Tasarlanan ve işlevsellik harici amaçlara hizmet eden mobilyalar lüks olarak kullanılmıştır. Elektriğin kullanımına kadar aydınlatmaya ulaşmanın da zorluğundan doğal ışık alan yerlerde gerçekleşen gündelik pratikler ya da belli bir noktaya hizmet eden aydınlatmalardan mekanların mobilyayla işgali çok da mümkün olmamaktadır. Özellikle aynanın (17.yy) kullanımının artmasıyla aydınlatmanın daha geniş mekanlara yarar sağlamasına kadar mekandaki pratikler hep daha sınırlı olmuştur ancak elbette aynaya sahip olabilmek de Versailles’ın Aynalı Salon’undan çok sonra mümkün olmuştur (edinebilen zenginler hariç). Aynanın kullanımı halihazırdaki mobilyaların tasarımlarını da etkileyerek aynalı mobilyalar, onların mekanla kurdukları ilişkiler ve aydınlatma tasarımları da elbette değişmiştir. Konsollarla birleşen, mumlarla yan yana konulan ve doğal ışığı yansıtmak için kullanılan aynalar aynı zamanda mekanları daha ferah yapabilmiştir. Sadece doğal ışık ve muma mecbur olanlar ise sahip oldukları mekanların hepsini kullanamamaya devam etmişlerdir. Aynanın sınıfsallığının derinleşmesine en güzel örneklerden biri olan XIV. Louis’nin Aynalı Salon’u kendini görmek, kendini göstermek, gelenleri görmek ve denetimini aynalarla sağlamak yani olan bitene hâkim olamadığı yerde yansımaları görmek gibi aynanın aydınlatma işlevinden başka amaçlarla da kullanımının örneğidir.

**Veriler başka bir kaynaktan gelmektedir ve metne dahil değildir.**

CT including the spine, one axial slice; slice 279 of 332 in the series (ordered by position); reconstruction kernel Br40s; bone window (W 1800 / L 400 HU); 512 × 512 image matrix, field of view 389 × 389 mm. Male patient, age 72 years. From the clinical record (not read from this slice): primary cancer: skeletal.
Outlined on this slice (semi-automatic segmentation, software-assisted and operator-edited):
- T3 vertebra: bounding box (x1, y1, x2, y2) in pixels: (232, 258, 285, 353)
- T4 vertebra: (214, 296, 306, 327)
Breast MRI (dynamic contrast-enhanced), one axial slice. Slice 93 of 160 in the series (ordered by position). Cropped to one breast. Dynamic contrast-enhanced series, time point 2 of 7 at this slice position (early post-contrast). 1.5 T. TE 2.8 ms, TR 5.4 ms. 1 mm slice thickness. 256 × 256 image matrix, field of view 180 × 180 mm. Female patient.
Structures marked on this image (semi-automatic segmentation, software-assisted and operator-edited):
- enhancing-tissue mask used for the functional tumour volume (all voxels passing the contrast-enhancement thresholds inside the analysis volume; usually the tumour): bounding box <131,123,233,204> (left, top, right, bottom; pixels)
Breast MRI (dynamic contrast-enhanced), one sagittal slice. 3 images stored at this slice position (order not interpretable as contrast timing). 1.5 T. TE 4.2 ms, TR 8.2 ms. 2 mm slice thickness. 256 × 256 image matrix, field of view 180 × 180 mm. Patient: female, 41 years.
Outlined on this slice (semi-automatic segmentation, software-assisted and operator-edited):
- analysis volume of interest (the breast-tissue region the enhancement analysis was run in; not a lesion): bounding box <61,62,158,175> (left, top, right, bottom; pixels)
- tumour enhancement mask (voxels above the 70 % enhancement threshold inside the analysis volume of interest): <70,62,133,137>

XIV. Louis’nin aynanın ona özgü olan ve hatırlanan kullanım tarzı aslında mimari ve tasarıma dair her şeyde aynı şekilde farkını ortaya koymuştur. Mesela İtalya’dan gelen Barok rüzgarını yine en hatırlanır ve özgün kullananlardan biridir. Sahip olduğu gücü Barokla birleştirmesi örneği ne İtalya’da ne de Barokun uğradığı hiçbir Avrupa ülkesinde bu denli işlenmemiştir. Örneğin İngiliz halkı Versailles kadar müsrif bir yapıyı yaptıracak gücü vermediklerinden ve aristokrasinin monarşiyi seyreltmesinden dolayı sadece Versailles’a benzeyen yapılar görülmüştür.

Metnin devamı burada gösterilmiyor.